In cream, shortcake, daiquiris, smoothies, granola or all by themselves, strawberries add the sweet taste of summer itself. They’re as colorful as they are delicious. Did you know they’re the only fruit to grow seeds on the outside? Or that they’re actually a member of the rose family? All true. So if you want to encourage someone to eat well and become hooked on gardening, suggest planting a patch, or pot, of strawberries. Strawberries are among the easiest and most rewarding plants gardeners grow.
And surprisingly, many strawberries are grown best in containers.
And now you know another secret about strawberries. They are also a container fruit. Now think of content writing. While a strawberry shortcake may be considered the “speechwriter” of all writing – plain sweet strawberries picked fresh from the vine are the “content writing” of all writing. They get right to the point and do what they are supposed to do, without all the fancy eloquent prose of a long and often complex speech.
Now, I am not saying there is no room in life for a good speech. They all serve a purpose. In fact, I have been a speechwriting for many years. However, a content writer is a person who specializes in providing relevant content for websites, brochures, pamphlets, book covers, forwards for books, op-eds, letters to the editor, magazine articles, cookbooks, and a whole host of writing we read and take for granted every day. For example, every website has a specific target audience and requires a different type and level of content. Content should contain words (key words) that attract and retain users on a website. Content written specifically for a website should concentrate on a specific topic. It should also be easy to read, offering the information in easy to understand clusters or laid out in bullet points.

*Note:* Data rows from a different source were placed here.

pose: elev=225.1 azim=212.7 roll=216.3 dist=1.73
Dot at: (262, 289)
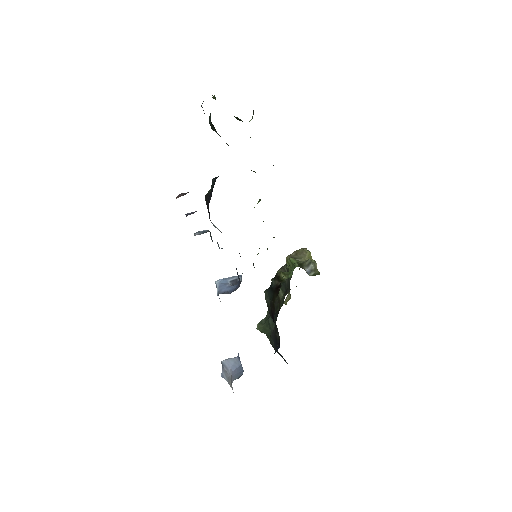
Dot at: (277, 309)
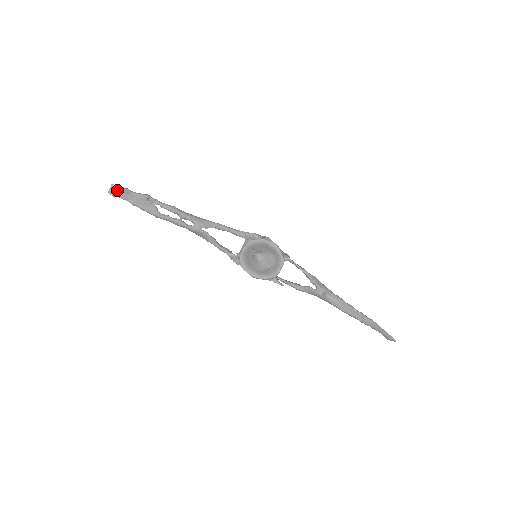
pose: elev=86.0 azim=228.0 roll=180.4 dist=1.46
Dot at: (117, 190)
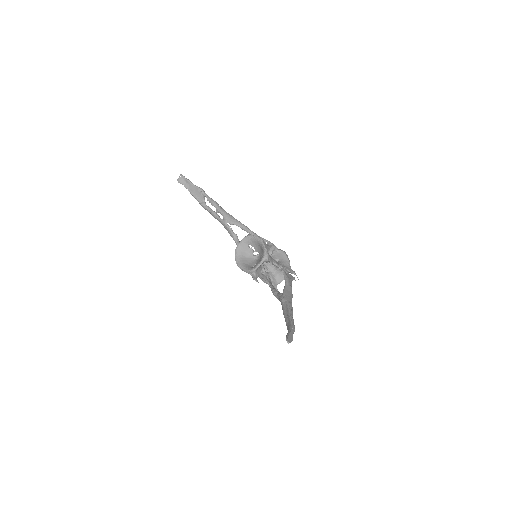
Dot at: (183, 180)
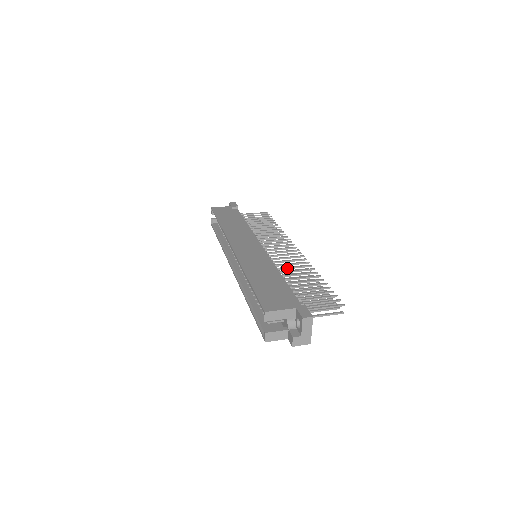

Most articles are centered on marketing products or services that the website is selling or endorsing, though this is not always the case. Some websites are informational only and do not sell a product or service. In those instances, the content should be geared toward helping to educate the reader while providing them with complex information in a way that is easy to understand and retain.
Long before I learned how to write my first speech, I worked in a government office writing press releases, radio actualities, talking points, “bullets,” newspaper advertising, television news feeds, scripts to be entered into the Congressional Record, and more press releases – all forms of content writing. When I first discovered speechwriting, I learned how to write campaign speeches and speeches to be delivered on the floor of the US House of Representatives. It was a whole new and different experience, to go from writing 350-word “content” articles to 3,000 to 4,000 word speeches. Speeches are nothing more than long content writing – call it storytelling – wrapped around a theme that bonds the speaker to the audience.
You needed to do a lot of research about the audience – and the speaker – to write content writing just as you need lots more of the same to write speeches. Most content writing is not carved on the marble walls of the Lincoln Memorial as was part of his Second Inaugural Speech.
Other the other hand, most content writing is easy to read and digest in mouthfuls, like strawberries, that we take for granted because we are surrounded by them this time of year.
And most of us do not get invited to attend a speech, while it is difficult if not impossible to escape the content writing we are all exposed to in everyday like.
I love to write speeches. But I also love to research, draft and create finished examples of content writing. Writers can truly have their cake and eat it too, just as one can enjoy strawberry shortcake as much as one picked off the vine in the dog days of summer.
Both can be delicious and satisfying, and each serves its own purpose.
Enjoy your summer. And a strawberry or two. It will bring back memories.